▶ GIVEN TEXT:
>>>>

Reputation: 73
I am playing with Apache Storm for a real-time image processing application which requires ultra low latency. In the topology definition, a single spout will emit raw images(5MB) in every 1s and a few bolts will process them. The processing latency of each bolt is acceptable and the overall computing delay can be around 150ms.
However, I find that the message passing delay between workers on the different nodes is really high. The overall such delay on the 5 successive bolts is around 200ms. To calculate this delay, I subtract all the task latencies from the end-to-end latency. Moreover, I implement a timer bolt and other processing bolts will register in this timer bolt to record the timestamp before starting the real processing. By comparing the timestamps of the bolts, I find the delay between each bolt is high as I previously noticed.
To analyze the source of this high additional delay, I firstly reduce the sending interval to 1s and thus there should be no queuing delay due to the high computing overheads. Also, from the Storm UI, I find none bolt is in high CPU utilization.
Then, I checked the network delay. I am using a 1Gbps network testbed and test the network by RTT and bandwidth. The network latency should not be that high to send a 5MB image.
Finally, I am thinking about the buffer delay. I find each thread maintains its own sending buffer and transfer the data to the worker's sending buffer. I am not sure how long it takes before the receiver bolt can get this sending message. As suggested by the community, I increase the sender/receiver buffer size to 16384, modify STORM_NETTY_MESSAGE_BATCH_SIZE to 32768. However, it did not help.
My question is that how to remove/reduce the messaging overheads between bolts?(inter workers) It is possible to synchronize the communication between bolts and have the receiver got the sending messages immediately without any delay?
Upvotes: 0
Views: 875
Reputation: 16177
Based on your comment above, you are including roughly 5MB images in each message.
I don't know about kafka/storm in great detail, but my understanding is that it is a mainstream message broker. Such systems are not designed to deal with large payloads, primarily due to the guarantees they provide regarding delivery and persistence, both of which requires certain processing steps that buffer the byte stream, multiple times in most cases. This causes you to have a greater than linear time growth in your latency as size increases.

<<<<

▶ INFORMATION PROVIDED:

>>>>

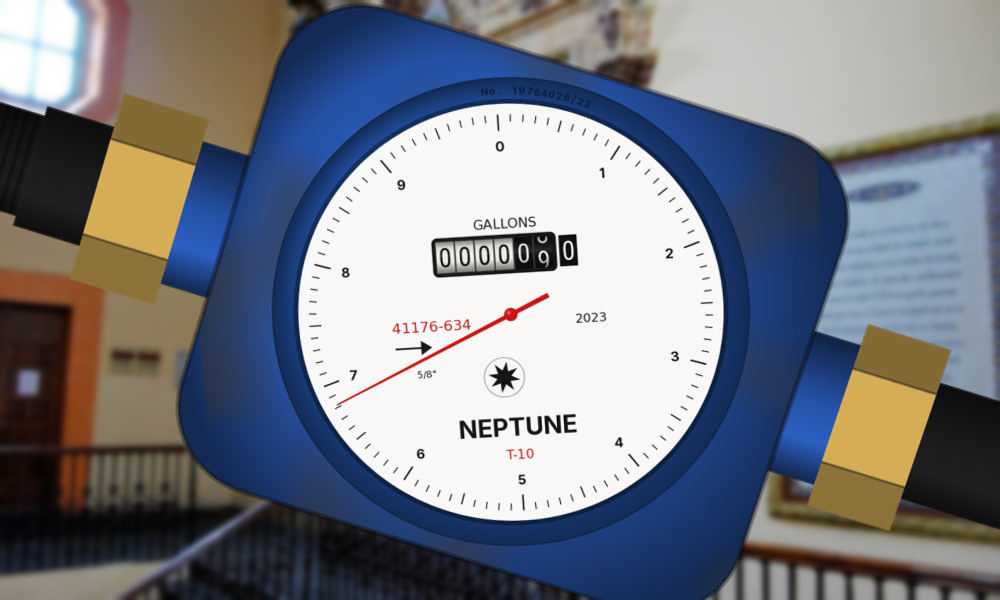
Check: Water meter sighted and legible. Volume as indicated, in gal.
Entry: 86.8 gal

<<<<

▶ WORK INSTRUCTION: Quote the stretch of the Storm latency thread from "Finally, I am" through "in each message.". The data is not needed for anything here.

▶ EXERCISE OUTPUT:
Finally, I am thinking about the buffer delay. I find each thread maintains its own sending buffer and transfer the data to the worker's sending buffer. I am not sure how long it takes before the receiver bolt can get this sending message. As suggested by the community, I increase the sender/receiver buffer size to 16384, modify STORM_NETTY_MESSAGE_BATCH_SIZE to 32768. However, it did not help.
My question is that how to remove/reduce the messaging overheads between bolts?(inter workers) It is possible to synchronize the communication between bolts and have the receiver got the sending messages immediately without any delay?
Upvotes: 0
Views: 875
Reputation: 16177
Based on your comment above, you are including roughly 5MB images in each message.